┌─ Data supplied

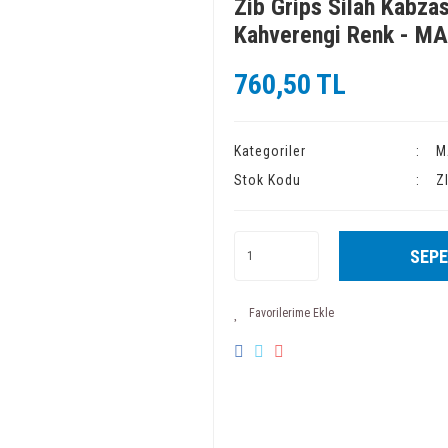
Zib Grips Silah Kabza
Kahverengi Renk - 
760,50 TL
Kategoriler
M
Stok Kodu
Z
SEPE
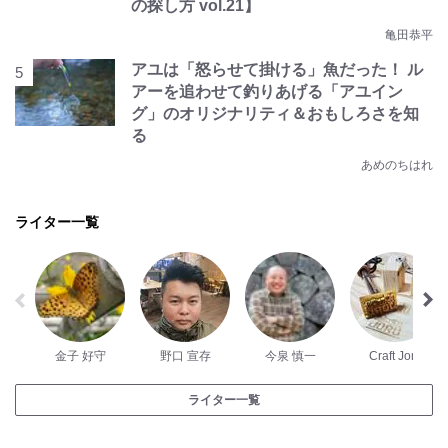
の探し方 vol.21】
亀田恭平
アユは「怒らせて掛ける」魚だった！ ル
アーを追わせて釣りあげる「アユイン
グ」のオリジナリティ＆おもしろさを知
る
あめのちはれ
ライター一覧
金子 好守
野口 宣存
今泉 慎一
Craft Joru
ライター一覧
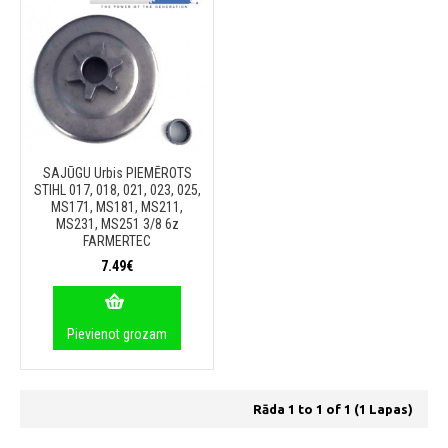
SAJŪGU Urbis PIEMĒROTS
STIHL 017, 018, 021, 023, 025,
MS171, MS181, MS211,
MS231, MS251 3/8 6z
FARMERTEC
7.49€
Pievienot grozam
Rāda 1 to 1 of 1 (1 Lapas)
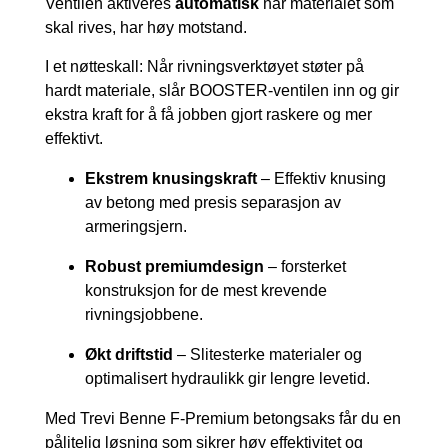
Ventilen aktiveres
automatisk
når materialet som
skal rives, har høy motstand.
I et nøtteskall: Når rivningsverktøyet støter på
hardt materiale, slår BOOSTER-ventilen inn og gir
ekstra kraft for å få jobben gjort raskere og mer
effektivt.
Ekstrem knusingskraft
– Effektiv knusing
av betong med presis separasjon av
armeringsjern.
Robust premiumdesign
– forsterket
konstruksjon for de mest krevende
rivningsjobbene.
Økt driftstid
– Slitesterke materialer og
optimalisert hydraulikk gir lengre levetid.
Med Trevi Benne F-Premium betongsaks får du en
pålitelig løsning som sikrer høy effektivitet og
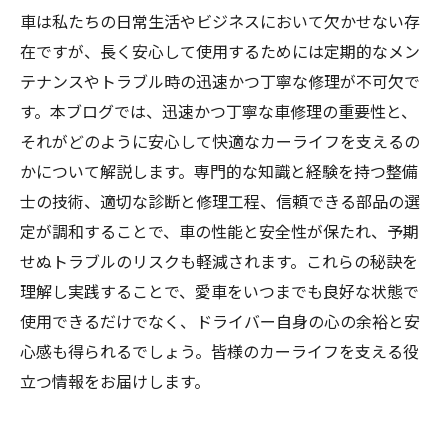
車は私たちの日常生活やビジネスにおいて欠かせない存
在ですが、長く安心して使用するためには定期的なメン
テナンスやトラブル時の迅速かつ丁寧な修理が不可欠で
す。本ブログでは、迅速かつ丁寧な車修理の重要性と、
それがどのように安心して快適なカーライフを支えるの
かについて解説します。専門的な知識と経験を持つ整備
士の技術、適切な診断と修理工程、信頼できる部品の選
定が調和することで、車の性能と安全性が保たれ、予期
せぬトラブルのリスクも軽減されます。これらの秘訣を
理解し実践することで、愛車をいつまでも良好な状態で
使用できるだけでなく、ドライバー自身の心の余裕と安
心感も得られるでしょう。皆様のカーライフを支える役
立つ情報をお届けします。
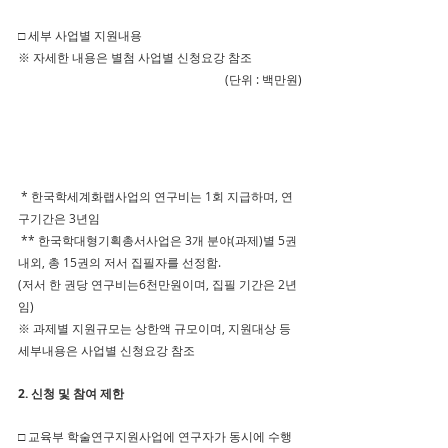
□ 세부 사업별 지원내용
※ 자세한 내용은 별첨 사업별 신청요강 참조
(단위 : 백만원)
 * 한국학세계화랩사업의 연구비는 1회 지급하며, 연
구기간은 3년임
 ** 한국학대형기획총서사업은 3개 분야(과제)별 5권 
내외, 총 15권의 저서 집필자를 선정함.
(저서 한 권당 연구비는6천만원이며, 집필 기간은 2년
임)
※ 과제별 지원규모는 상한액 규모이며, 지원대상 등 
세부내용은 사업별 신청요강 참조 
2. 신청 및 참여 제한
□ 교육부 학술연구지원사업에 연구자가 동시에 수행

└─

» Exercise objective
From the items above, output the lines as a numbered list, starting with the line that contains "Ventilen aktiveres" and going on through the line that contains "Robust premiumdesign". Leave out any blank lines.

» Task response
1. Ventilen aktiveres
2. automatisk
3. når materialet som
4. skal rives, har høy motstand.
5. I et nøtteskall: Når rivningsverktøyet støter på
6. hardt materiale, slår BOOSTER-ventilen inn og gir
7. ekstra kraft for å få jobben gjort raskere og mer
8. effektivt.
9. Ekstrem knusingskraft
10. – Effektiv knusing
11. av betong med presis separasjon av
12. armeringsjern.
13. Robust premiumdesign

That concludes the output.